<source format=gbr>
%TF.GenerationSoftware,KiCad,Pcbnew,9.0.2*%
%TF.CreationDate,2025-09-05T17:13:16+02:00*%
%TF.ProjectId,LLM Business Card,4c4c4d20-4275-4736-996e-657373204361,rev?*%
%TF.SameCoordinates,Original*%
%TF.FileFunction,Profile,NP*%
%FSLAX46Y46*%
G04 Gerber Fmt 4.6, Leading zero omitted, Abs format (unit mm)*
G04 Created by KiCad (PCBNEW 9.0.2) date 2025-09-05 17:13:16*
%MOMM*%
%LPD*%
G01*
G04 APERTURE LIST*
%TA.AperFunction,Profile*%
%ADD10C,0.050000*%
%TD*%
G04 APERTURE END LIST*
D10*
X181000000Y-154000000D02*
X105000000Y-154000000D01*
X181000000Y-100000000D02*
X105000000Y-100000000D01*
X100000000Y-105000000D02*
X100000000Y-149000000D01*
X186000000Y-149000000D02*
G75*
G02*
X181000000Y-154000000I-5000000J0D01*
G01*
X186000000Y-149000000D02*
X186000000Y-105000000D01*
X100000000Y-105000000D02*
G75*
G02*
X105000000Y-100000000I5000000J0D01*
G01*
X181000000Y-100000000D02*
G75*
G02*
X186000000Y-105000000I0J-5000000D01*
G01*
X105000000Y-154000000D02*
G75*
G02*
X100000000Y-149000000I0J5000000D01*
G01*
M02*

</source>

* * *

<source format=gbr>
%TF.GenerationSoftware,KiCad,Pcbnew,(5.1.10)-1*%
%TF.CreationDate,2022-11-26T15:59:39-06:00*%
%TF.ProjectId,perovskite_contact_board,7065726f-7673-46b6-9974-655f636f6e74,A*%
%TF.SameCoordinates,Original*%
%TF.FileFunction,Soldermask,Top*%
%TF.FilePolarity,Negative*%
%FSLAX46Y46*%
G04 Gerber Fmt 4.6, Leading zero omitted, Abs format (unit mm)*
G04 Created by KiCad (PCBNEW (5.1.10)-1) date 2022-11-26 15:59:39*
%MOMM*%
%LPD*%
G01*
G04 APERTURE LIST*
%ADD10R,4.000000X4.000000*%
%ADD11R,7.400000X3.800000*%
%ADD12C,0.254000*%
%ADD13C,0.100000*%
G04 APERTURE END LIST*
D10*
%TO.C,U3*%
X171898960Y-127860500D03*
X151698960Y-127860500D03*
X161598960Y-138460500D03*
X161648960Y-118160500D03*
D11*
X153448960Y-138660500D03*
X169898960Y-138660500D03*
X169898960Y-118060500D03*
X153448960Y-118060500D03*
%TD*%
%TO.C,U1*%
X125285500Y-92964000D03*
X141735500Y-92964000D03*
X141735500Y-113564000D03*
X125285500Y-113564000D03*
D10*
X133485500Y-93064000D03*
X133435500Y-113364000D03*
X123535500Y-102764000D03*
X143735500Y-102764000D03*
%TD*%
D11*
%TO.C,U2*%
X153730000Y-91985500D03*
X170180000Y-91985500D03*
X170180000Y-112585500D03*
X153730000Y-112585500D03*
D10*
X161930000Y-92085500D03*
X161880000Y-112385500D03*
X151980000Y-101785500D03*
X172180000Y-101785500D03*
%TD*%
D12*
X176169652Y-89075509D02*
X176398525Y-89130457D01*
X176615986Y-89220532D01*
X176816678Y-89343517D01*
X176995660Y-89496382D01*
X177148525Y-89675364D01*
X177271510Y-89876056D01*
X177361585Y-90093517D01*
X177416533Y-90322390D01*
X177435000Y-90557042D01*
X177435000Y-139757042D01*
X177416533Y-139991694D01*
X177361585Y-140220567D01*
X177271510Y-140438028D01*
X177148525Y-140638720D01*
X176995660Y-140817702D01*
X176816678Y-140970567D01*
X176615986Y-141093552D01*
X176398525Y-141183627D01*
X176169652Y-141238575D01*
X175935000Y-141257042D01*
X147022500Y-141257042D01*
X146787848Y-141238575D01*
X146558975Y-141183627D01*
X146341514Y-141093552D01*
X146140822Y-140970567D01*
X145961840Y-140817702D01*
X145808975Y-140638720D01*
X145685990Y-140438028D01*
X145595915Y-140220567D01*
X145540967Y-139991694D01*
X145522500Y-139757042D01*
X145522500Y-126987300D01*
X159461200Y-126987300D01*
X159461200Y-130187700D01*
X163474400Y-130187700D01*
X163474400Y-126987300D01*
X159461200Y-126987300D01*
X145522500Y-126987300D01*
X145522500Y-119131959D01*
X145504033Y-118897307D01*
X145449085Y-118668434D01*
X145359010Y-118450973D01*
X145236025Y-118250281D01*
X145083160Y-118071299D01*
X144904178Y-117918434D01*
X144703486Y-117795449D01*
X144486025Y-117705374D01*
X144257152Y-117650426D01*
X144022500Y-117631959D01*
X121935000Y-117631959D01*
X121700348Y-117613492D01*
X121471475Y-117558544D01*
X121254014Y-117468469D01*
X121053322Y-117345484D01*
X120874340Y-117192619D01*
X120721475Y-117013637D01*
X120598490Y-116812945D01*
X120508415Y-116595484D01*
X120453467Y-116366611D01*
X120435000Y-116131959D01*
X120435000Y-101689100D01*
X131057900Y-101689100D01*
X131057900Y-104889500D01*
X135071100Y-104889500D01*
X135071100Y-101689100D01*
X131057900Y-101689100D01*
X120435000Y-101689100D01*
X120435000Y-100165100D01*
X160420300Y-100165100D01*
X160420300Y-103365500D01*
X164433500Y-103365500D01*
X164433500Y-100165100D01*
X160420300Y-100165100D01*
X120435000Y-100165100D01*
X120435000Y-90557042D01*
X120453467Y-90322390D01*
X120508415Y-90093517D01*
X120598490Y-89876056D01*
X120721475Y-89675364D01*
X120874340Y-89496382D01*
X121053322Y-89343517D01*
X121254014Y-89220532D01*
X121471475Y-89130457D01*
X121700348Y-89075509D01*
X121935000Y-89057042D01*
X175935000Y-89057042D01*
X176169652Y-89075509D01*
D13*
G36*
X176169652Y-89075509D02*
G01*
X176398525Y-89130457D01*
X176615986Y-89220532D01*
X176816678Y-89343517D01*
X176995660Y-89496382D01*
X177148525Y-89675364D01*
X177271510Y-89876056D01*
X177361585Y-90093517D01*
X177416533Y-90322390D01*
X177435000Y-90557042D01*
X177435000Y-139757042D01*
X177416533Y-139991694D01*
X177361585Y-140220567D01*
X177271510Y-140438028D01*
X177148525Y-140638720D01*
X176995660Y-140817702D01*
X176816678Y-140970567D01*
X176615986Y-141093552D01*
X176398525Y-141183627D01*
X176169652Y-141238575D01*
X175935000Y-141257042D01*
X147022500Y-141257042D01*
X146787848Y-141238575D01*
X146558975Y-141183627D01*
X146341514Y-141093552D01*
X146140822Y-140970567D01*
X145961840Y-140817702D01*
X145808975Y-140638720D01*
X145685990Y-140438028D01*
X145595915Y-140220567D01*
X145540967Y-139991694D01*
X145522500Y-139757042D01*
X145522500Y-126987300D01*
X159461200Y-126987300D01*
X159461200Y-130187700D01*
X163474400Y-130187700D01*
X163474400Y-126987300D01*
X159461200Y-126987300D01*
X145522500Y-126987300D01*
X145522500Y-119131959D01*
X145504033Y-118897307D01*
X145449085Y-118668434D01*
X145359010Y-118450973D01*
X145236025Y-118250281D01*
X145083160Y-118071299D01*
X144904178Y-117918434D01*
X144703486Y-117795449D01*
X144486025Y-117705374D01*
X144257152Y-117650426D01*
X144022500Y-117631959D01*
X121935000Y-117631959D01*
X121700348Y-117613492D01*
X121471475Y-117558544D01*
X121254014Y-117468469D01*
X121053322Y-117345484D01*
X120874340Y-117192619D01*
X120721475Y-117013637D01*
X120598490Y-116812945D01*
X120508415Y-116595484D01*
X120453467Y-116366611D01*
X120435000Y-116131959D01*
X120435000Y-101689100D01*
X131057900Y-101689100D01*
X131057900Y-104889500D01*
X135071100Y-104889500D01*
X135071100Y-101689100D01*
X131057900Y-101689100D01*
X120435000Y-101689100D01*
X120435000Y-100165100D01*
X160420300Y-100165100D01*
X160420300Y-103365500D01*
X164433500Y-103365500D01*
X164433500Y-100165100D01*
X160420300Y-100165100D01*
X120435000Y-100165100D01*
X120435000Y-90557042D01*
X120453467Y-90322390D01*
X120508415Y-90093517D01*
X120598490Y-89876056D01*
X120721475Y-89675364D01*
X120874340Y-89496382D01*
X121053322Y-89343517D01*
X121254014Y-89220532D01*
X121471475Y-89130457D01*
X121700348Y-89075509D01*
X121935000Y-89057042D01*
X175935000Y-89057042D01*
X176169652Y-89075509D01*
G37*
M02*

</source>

WORK TASK:
Going through the entries, return every line holding the word "Created".

RESULT:
G04 Created by KiCad (PCBNEW 9.0.2) date 2025-09-05 17:13:16*
G04 Created by KiCad (PCBNEW (5.1.10)-1) date 2022-11-26 15:59:39*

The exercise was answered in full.